Now we have layer two. If we think about a deep layer of fascia that’s on top of that superficial transverse perennial muscle, then we have a deep transverse perennial muscle that is moving in the same orientation. In
layer two, we also have more of the muscles that provide that sphincteric role including the urethra vaginal sphincter as well as the external urethral sphincter.
Lastly, we have layer three. The deepest layer is collectively known as the levator ani except for one muscle, but we’ll get there shortly. These muscles help to support the pelvic organs as well as generate most of the effort for pelvic floor contractions.
The first muscle we have is the puborectalis, which helps poop stain. When this muscle contracts, it increases the colorectal angle to help us maintain continence, and then when we relax and try to go to the bathroom, especially if our knees are up higher than our hips, then this muscle should decrease that colorectal angle so that we can pass the bowel movement. The second muscle that we have is pubovaginalis in a female, and that helps to support the vagina and the uterus.

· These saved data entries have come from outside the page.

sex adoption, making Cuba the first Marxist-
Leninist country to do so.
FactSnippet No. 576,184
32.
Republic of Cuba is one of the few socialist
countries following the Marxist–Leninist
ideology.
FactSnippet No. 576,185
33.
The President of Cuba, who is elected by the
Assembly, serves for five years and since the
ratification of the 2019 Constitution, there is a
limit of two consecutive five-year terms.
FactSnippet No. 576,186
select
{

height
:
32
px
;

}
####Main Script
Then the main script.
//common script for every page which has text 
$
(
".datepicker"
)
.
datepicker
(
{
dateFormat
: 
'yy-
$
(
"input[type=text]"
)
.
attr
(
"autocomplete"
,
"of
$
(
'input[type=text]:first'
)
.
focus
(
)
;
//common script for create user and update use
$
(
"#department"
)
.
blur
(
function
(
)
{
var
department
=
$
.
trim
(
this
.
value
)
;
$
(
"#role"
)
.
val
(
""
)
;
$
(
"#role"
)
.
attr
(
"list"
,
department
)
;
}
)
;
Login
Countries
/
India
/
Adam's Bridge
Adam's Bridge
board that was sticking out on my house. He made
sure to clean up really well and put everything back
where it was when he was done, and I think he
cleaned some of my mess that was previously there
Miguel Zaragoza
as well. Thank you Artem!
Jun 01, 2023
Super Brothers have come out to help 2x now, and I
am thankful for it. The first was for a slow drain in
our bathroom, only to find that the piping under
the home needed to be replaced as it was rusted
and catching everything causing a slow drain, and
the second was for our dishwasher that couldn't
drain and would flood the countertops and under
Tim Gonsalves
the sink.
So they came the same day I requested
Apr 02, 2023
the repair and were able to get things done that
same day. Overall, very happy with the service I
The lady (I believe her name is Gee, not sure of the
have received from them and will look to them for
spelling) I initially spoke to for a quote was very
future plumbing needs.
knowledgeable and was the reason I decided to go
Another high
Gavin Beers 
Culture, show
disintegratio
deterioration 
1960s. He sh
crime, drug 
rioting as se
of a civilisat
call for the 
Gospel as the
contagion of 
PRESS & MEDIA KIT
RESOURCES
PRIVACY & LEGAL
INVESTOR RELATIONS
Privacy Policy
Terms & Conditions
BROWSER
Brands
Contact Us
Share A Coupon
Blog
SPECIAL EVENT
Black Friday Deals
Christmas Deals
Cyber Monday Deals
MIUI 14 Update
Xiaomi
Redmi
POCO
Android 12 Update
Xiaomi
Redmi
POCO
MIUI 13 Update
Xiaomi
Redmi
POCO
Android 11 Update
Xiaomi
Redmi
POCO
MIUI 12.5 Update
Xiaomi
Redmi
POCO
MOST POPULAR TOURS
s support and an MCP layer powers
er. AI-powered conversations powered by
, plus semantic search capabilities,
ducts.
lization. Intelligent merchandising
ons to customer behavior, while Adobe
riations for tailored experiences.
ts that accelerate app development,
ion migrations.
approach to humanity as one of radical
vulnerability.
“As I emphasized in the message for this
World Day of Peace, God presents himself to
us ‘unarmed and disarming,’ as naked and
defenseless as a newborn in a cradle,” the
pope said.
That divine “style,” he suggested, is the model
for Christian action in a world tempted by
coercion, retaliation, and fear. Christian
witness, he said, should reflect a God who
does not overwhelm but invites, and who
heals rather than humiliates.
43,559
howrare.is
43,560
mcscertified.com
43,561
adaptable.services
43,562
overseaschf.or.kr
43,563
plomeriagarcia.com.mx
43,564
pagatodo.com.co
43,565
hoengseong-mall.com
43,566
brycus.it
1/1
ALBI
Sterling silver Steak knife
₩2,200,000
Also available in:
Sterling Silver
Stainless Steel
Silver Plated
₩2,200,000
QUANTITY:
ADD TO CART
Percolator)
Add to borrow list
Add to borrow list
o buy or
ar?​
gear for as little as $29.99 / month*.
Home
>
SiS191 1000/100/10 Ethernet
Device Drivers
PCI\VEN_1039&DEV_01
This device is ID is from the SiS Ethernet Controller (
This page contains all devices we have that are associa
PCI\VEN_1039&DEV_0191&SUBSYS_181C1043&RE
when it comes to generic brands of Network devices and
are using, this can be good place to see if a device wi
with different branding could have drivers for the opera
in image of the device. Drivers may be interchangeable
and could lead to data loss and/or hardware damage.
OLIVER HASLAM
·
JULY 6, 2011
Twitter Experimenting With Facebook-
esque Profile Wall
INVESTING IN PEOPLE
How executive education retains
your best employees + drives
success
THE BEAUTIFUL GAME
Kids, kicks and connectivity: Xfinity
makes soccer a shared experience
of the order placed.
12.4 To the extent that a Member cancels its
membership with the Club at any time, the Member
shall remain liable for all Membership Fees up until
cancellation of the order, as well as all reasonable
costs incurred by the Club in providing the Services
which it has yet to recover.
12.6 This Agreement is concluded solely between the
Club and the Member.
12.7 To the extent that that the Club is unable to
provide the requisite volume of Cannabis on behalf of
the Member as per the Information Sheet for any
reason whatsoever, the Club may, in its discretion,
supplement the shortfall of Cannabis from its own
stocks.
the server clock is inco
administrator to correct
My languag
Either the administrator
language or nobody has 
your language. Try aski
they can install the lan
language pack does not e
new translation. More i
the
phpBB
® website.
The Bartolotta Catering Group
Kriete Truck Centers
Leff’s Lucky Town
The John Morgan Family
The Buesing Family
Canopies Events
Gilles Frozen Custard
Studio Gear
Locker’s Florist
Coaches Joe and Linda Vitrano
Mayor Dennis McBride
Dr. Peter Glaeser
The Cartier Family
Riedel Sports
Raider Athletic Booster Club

Then, we have pubococcygeus, and this is the main contractor when performing a pelvic floor muscle contraction or a kegel. Finally, we’ve got the last muscle in the levator ani series which is the iliococcygeus. There is one more muscle here that is not part of the levator ani but is a part of the third and deepest layer of the pelvic floor – the ischiococcygeus muscle. When both sides of these muscles work together, they can actually bend forward the coccyx, and when one muscle works at a time, it can side bend the coccyx. This muscle also helps to support our SI joint, or sacroiliac joint, which is in the back.
The last two muscles that are not part of the pelvic floor are the arbitrated internus and the piriformis. These muscles are external rotators of the hip, so they’re not part of the pelvic floor but we definitely want to take into consideration hip and spine mobility, strength, and the optimal functioning of the pelvic floor muscles.